[Quiz items based on charts]
• • • •

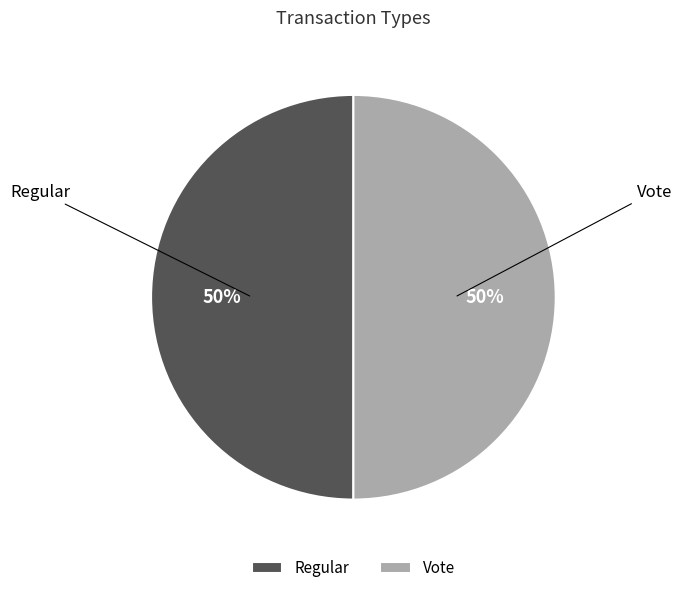

Is it true that Vote is 50% of the pie?

True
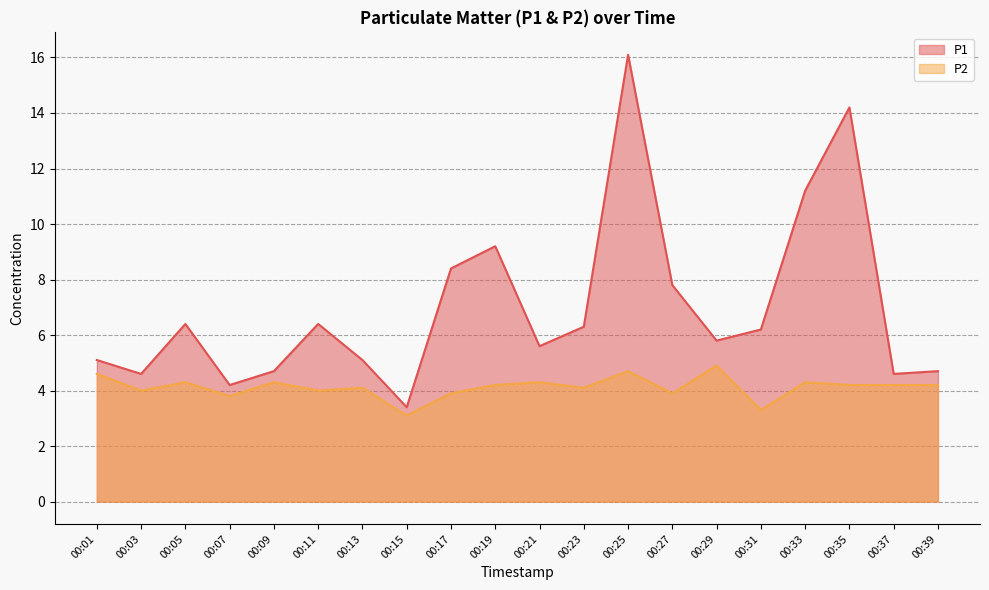

How many data points in P1 are less than 6?

10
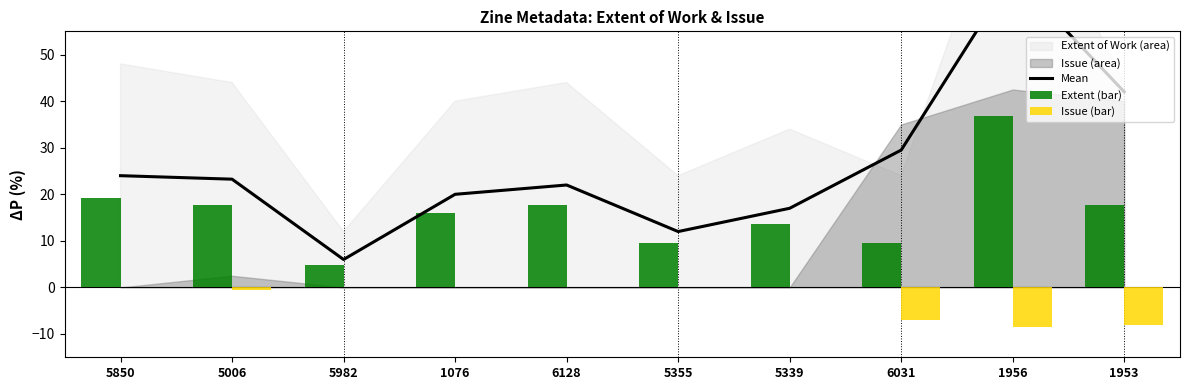

What is the label of the 6th bar from the left?

5355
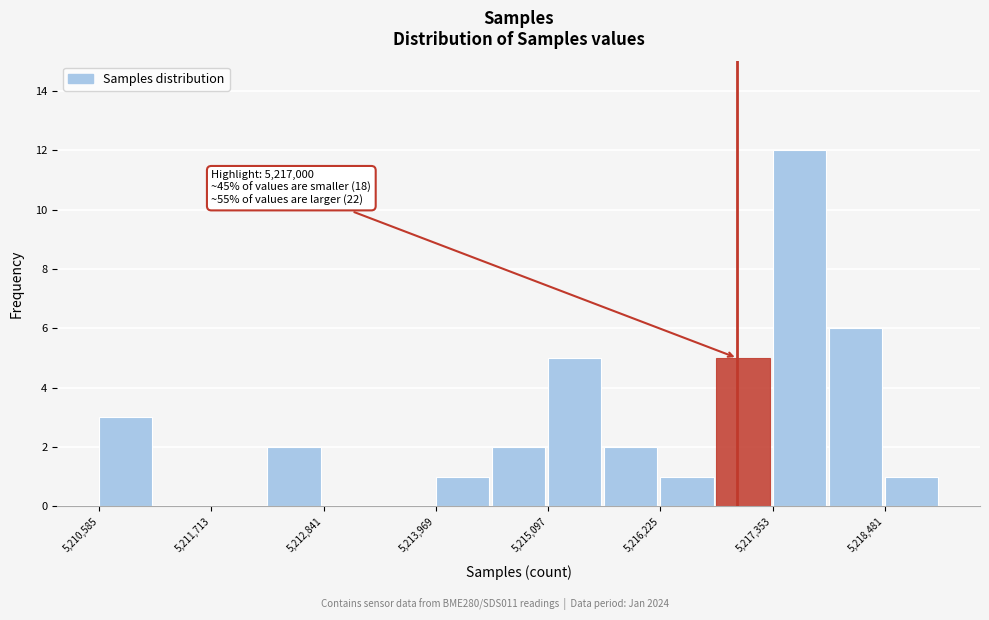

Read against the x-axis, roughly where is the centre of the tallest bar?

5217600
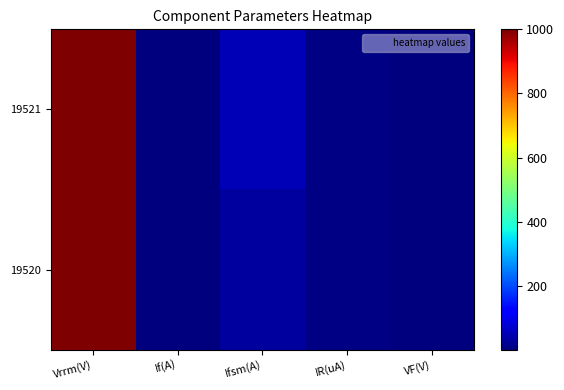

Which series has the largest range (max minus min)?

19520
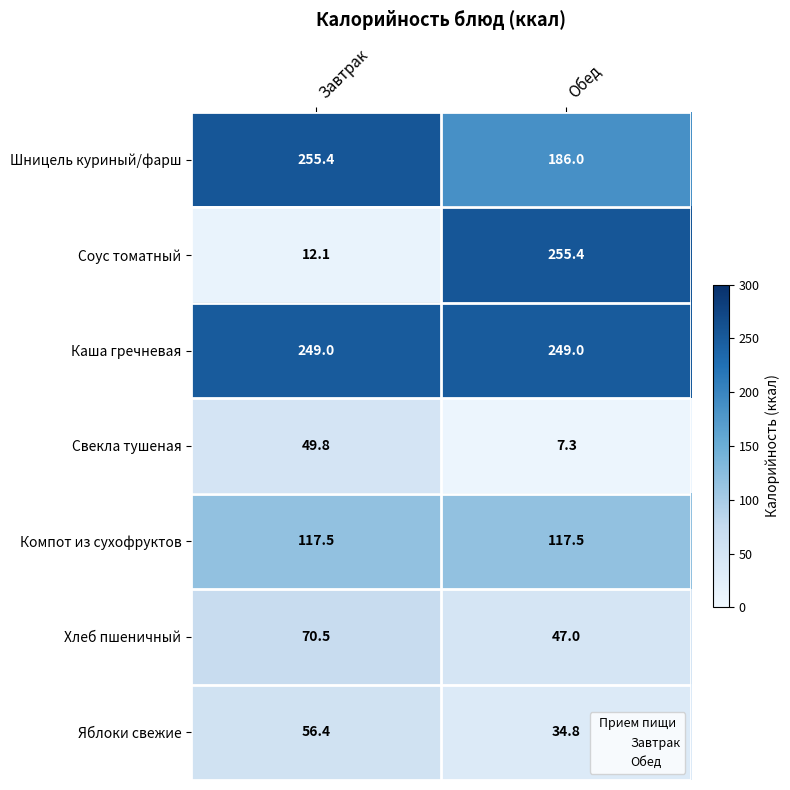

What is the average value of the Каша гречневая series?

249.0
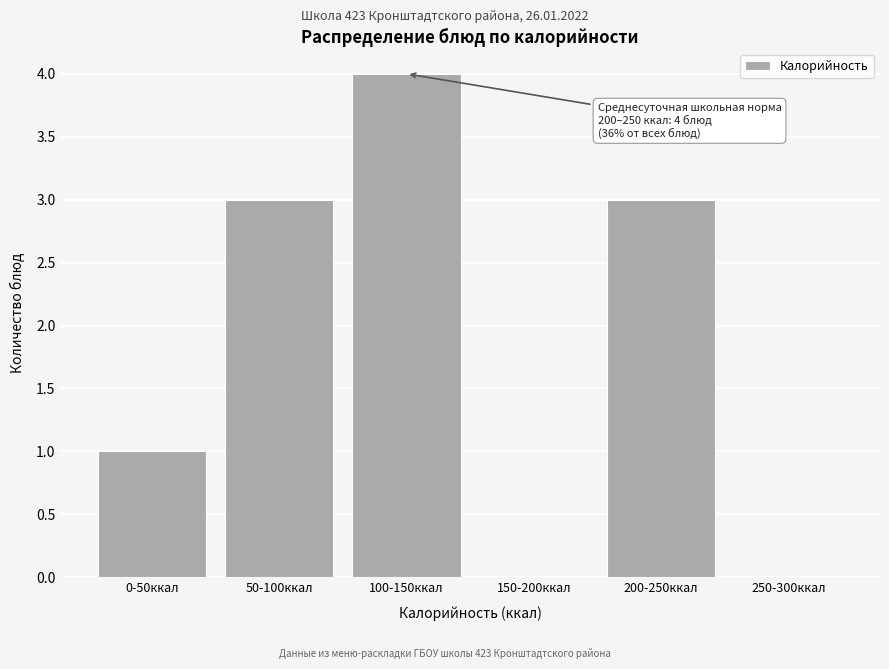

Reading left to right, list all the values displayed in this chart.

0-50ккал=1	50-100ккал=3	100-150ккал=4	150-200ккал=0	200-250ккал=3	250-300ккал=0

• • • •

TASK ITEM | Pull out every line above that contains the word "What", and copy each one in full. Case counts, so only matches with the same capitalization qualify.

YOUR SOLUTION |
What is the label of the 6th bar from the left?
What is the average value of the Каша гречневая series?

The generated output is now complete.